D'après le texte sur la fourche Fox 32 Float CTD, répondez s'il vous plaît aux points suivants :
(a) Pour quel millésime Fox a-t-il dévoilé son système CTD ?
(b) Sur quels trois modes repose le système CTD ?
(c) Quel système de la marque le mode Climb fait-il partir à la retraite ?
═════ TEXTE FOURNI
Test : Fox 32 Float CTD 150 2013 | Post Mortem
Pour ce second article de la série Post-Mortem qui remonte le temps pour revenir sur du matos d’autrefois, je vous propose d’aller plus loin encore qu’à l’épisode précédent et nous pencher sur une série emblématique de l’innovation qui ne marche pas, l’évolution pensée à moitié, la simplification extrême qui mène droit dans le mur, le manque de dissociation des gammes et pratiques (époque maintenant bien révolue si l’on se réfère aux actuels pléthoriques lineups Fox et Rockshox) ou, peut-être, le syndrome d’une marque qui a un peu trop pris le retour de ses utilisateurs au pied de la lettre, ce qui, malheureusement, n’est pas toujours une bonne chose.
Fiche Technique
Il y a près de 8 ans, si le bas de gamme devait comme aujourd’hui faire avec un nombre de molettes réduit, la norme côté réglages était de proposer sur le haut de gamme le très classique schéma LSC/HSC/LSR/HSR, soit compression basse et haute vitesse ainsi que rebond basse et haute vitesse. En dévoilant pour le millésime 2013 son système CTD, la firme au renard entra dans une ère toujours d’actualité : celle du mode pré-réglé adapté au profil du terrain (en théorie tout du moins) qui permet de modifier le comportement des sa suspension d’un click.
Le système CTD repose alors sur trois modes : Climb, Trail et Descend. Le premier, comme son nom ne l’indique qu’à moitié, est davantage destiné aux montées sur bitume ou DFCI. Il utilise un réglage de compression très élevé pour quasiment bloquer la suspension, avec une blow-off valve pour gérer les gros impacts inopinés. C’est l’évolution direct du système pro-pedal que la marque met alors à la retraite.
══════════
═════ MATÉRIEL SOURCE
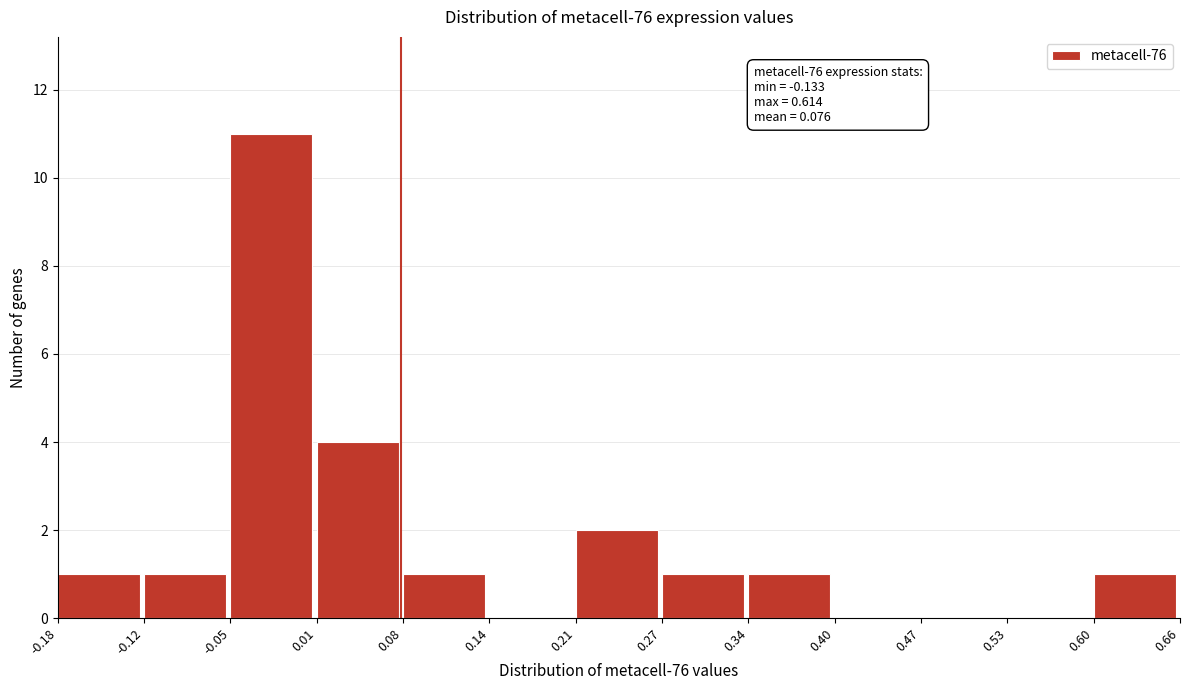

Which range on the x-axis has the tallest bar?

-0.05 to 0.01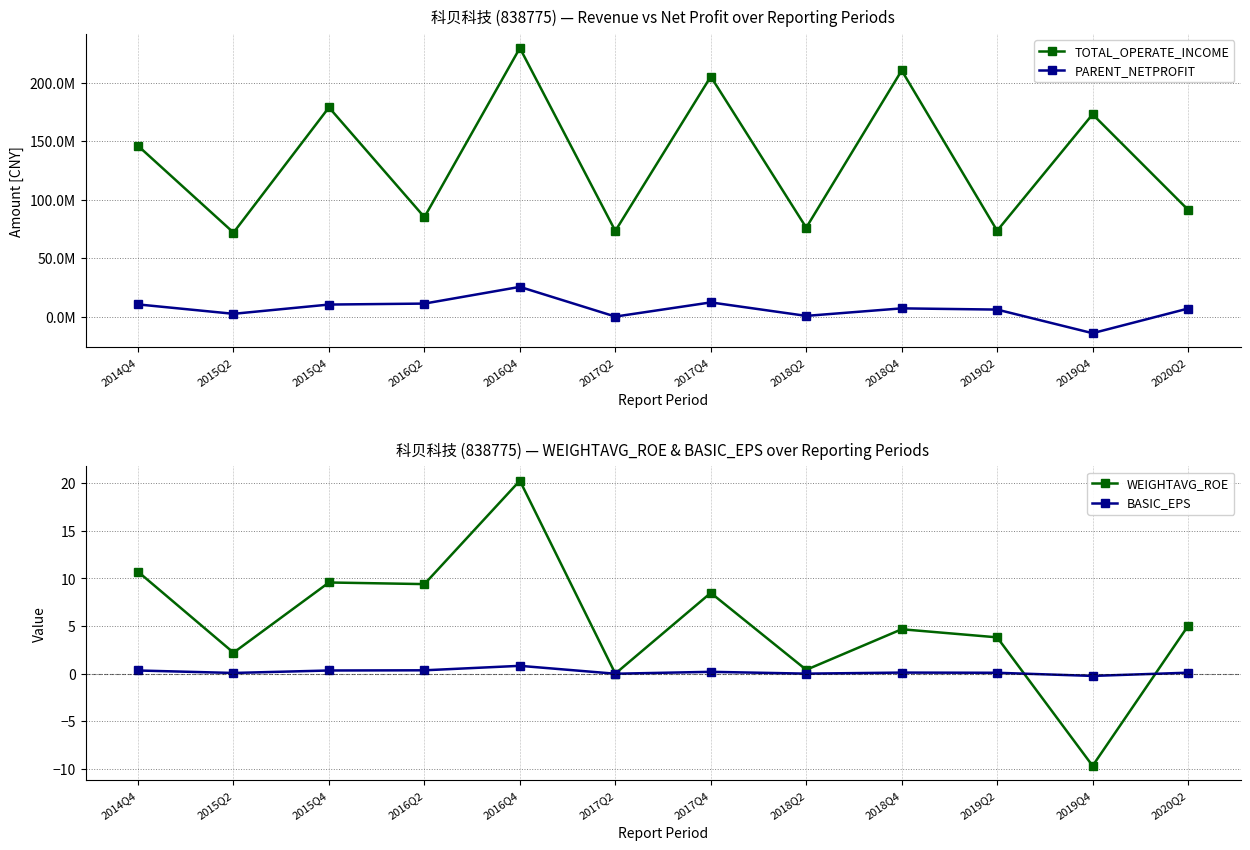

Where does the PARENT_NETPROFIT series first go above 7037118?

2014Q4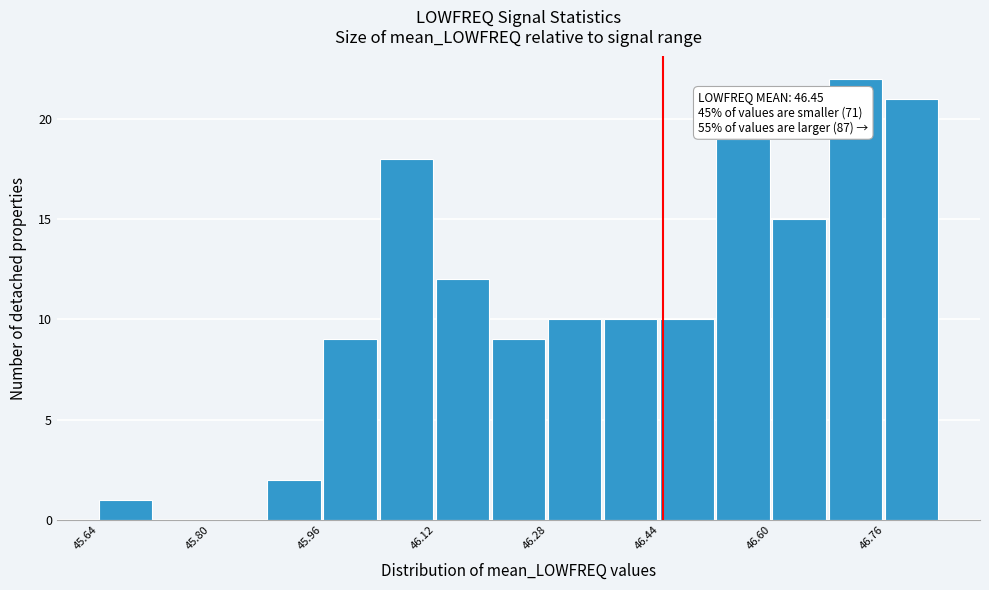

Over which range of the x-axis is the bar tallest?

46.68 to 46.76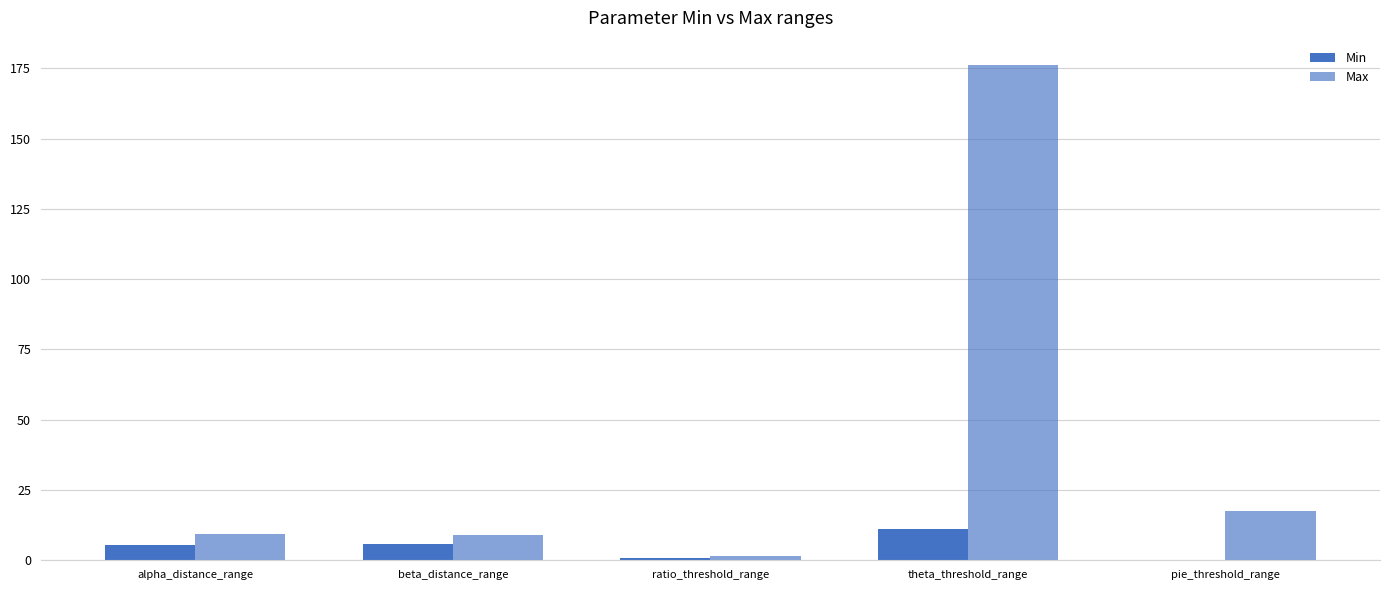

What position from the left is ratio_threshold_range?

3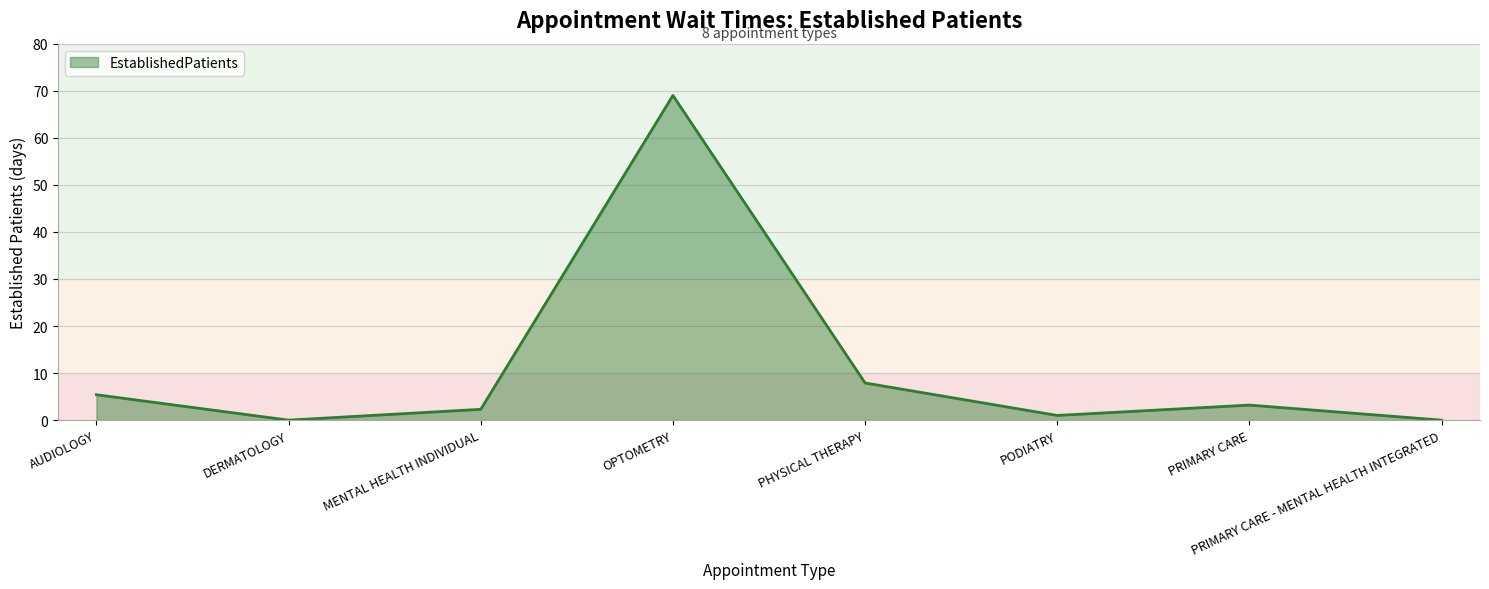

True or false: the data has more than 0 interior local peaks.

True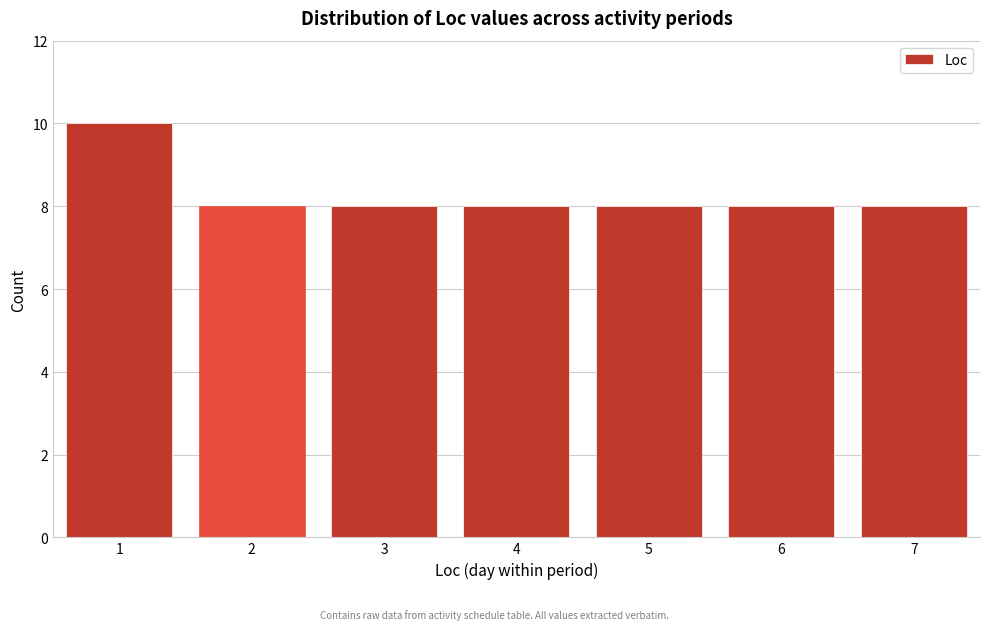

Reading right to left, transcribe all the data shown in this chart.

7=8	6=8	5=8	4=8	3=8	2=8	1=10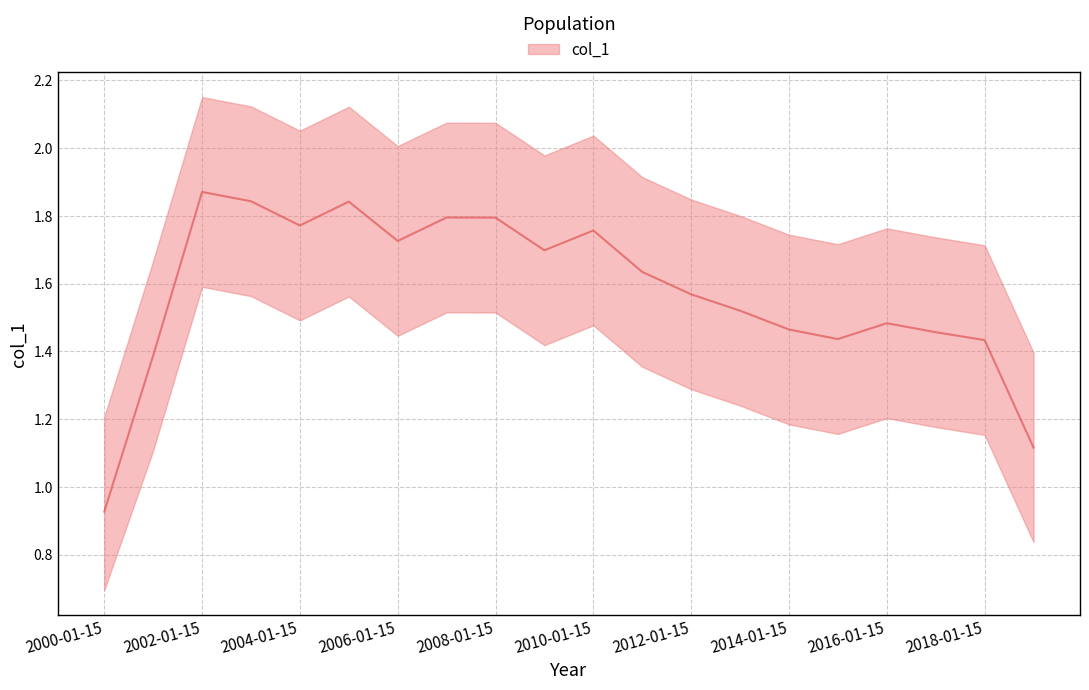

Between 2019-01-15 and 2003-01-15, which is larger?

2003-01-15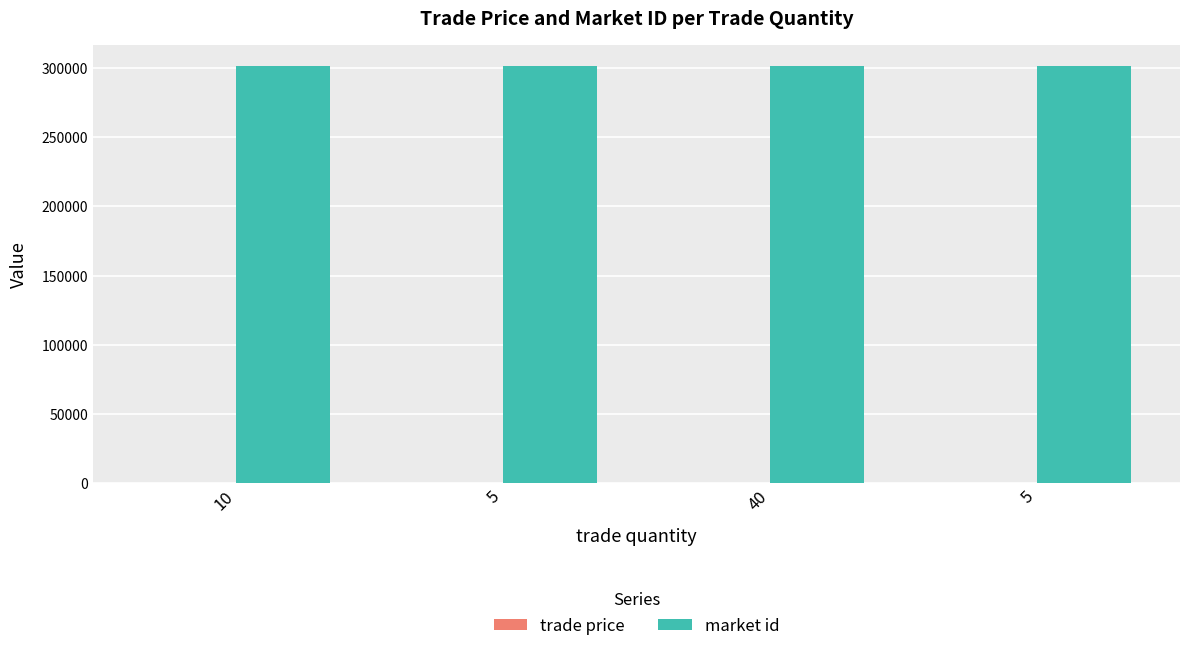

Are the bars grouped side by side (vs. stacked)?

Yes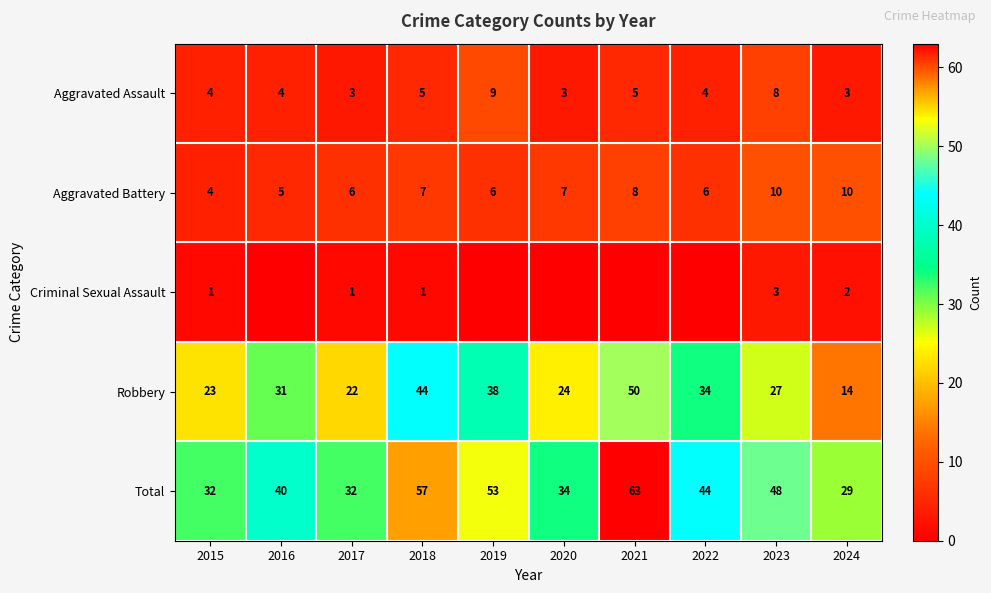

Rank the series at 2017 from highest to lowest value.

Total, Robbery, Aggravated Battery, Aggravated Assault, Criminal Sexual Assault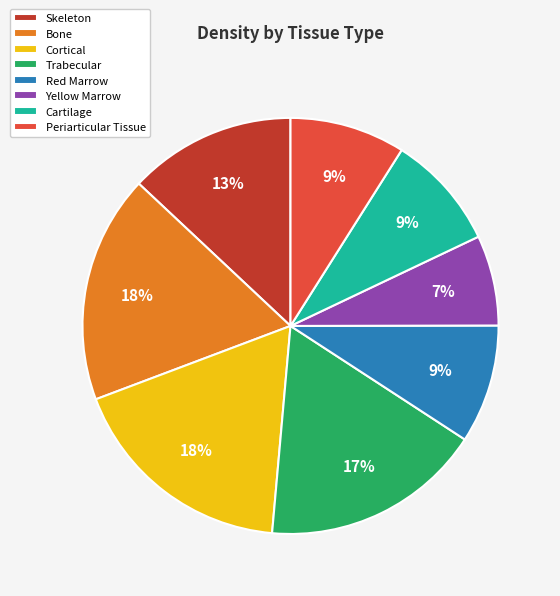

Is there a majority slice in this chart?

No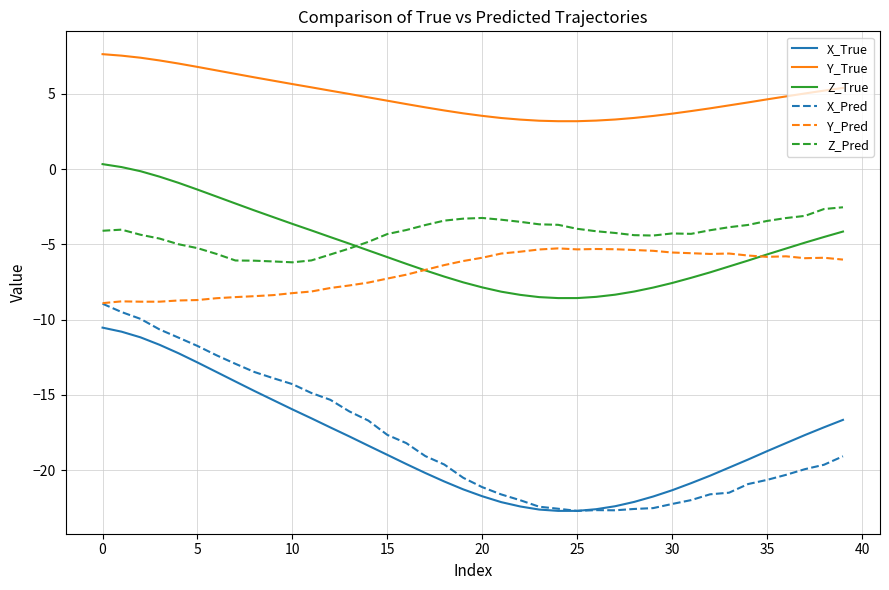

Which series has the largest range (max minus min)?

X_Pred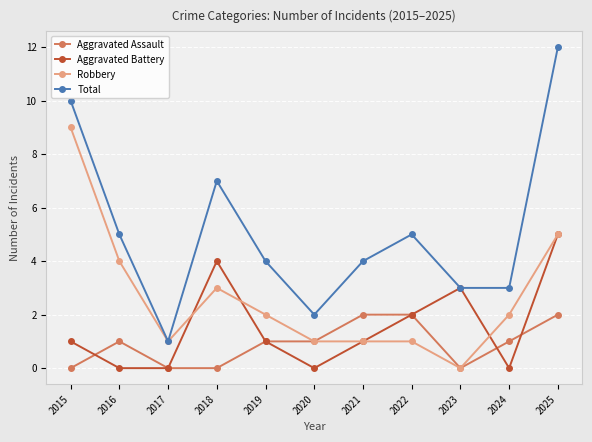

Does the chart display data point markers on the line(s)?

Yes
══════════
_VOTRE RÉPONSE_
(a) Pour le millésime 2013.
(b) Climb, Trail et Descend.
(c) Le système pro-pedal.